Paginatekst:
------------------------

Het orgel in de kerk Sint-Jan-Evangelist
|
Hoofdwerk I (C-g'") |
Positief II (C-g'") |
Montre 8' | Bourdon 8' |
Traversfluit 8' | Traversfluit 8' |
Prestant 4' | Prestant 4' |
Houtfluit 4' | Houtfluit 4' |
Nasard 2 2/3' | Nasard 2 2/3' |
Octaaf 2' | Doublette 2' |
Mixtuur IV | Terts l 3/5' |
Cornet IV | Larigot 11/3' |
Trompet 8' | Trompet 8' |
Bourdon 16' (ped) | Voix Humaine 8' |
Basfluit 8' (ped) | Bombarde 16' (ped) |
Octaaf 4' (ped) | Trompet 8' (ped) |
Tremulant | Koppeling Ped +1 |
Schuifkoppel Hoofdwerk + Positief
De vetgedrukte registers spelen op het hoofdwerk of het positief.
De toetsen met aspunt achteraan hangen via een dubbelzijdig wellenraam rechtstreeks aan de kleppen. De kleppen van het hoofdwerk met aanhangpunt vooraan, de kleppen van het positief omgekeerd.
Abstrakten in eik met aan de toetszijde een hardlederen lus, bedrading in messing, toetsen regelbaar d.m.v. ledermoer.
Wellenraam in eik, wellenhouders in rood koper, assen in inox, wellen in vierkante stalen buis, armpjes in gesmeed staal, al het staal werd zwart gelakt met een roestwerende verf.
Klavierschuifkoppel eveneens regelbaar d.m.v. ledermoeren, pedaalkoppel naar hoofdwerk onder het klavier met bewegende balansarm in eik. Wellenbord constructie als boven, overbrenging met eiken stekers en messing draad, volledig afstelbaar. De pedaalmechaniek duwt de klavierverbinding omhoog zodat er tijdens het klavierspel geen overbodige beweging is.
De pedaalbeweging loopt via de verende eiken balans naar boven (koppel) en naar het achteraan liggend wellenbord. Dit wellenbord bedient een dubbelklep via een winkelbalk. Alle uiteinden van de pedaalabstracten werden verstevigd met linnen.

------------------------

Verzameld materiaal:
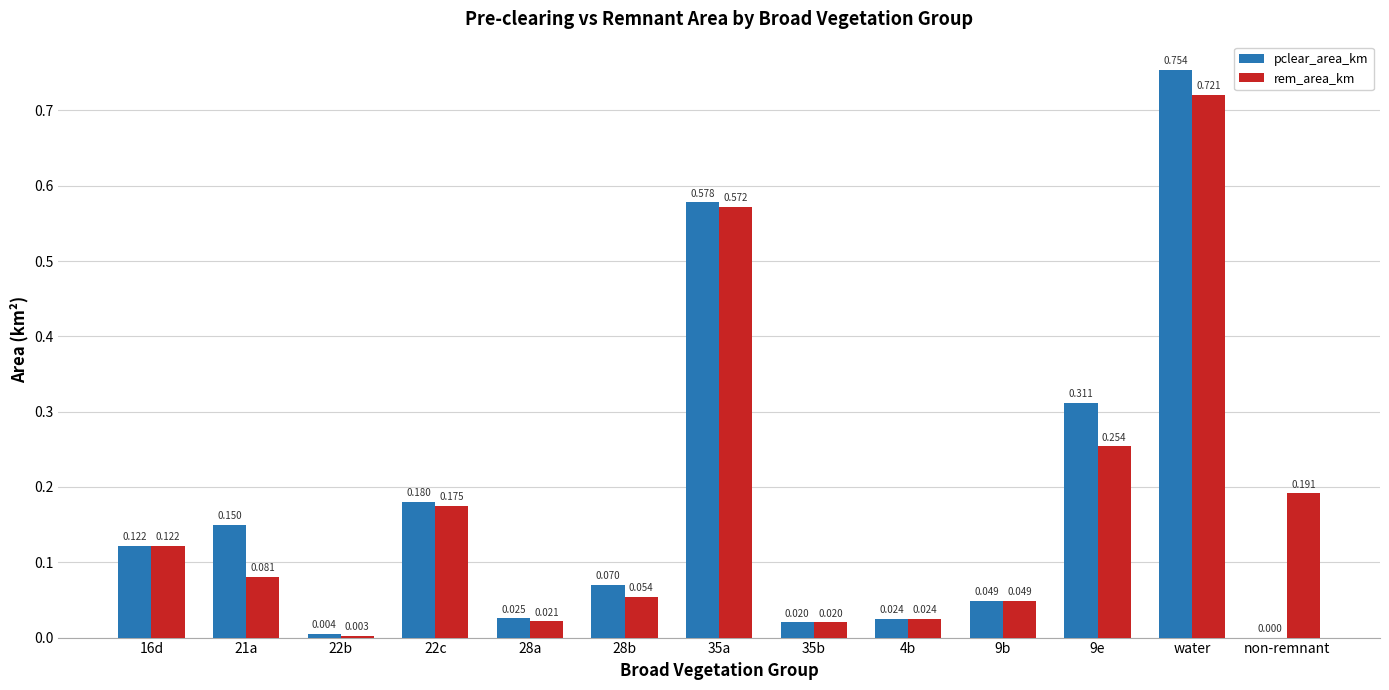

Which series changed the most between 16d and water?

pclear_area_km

------------------------

Opdracht:
Beantwoord de volgende vragen aan de hand van de tekst over het orgel in de kerk Sint-Jan-Evangelist.
1. Van welk hout is het wellenraam gemaakt?
2. In welk materiaal is de bedrading van de abstrakten uitgevoerd?
3. Waarmee werden de uiteinden van de pedaalabstracten verstevigd?
De regels staan los van de paginatekst.

Antwoord:
1. Eik
2. Messing
3. Linnen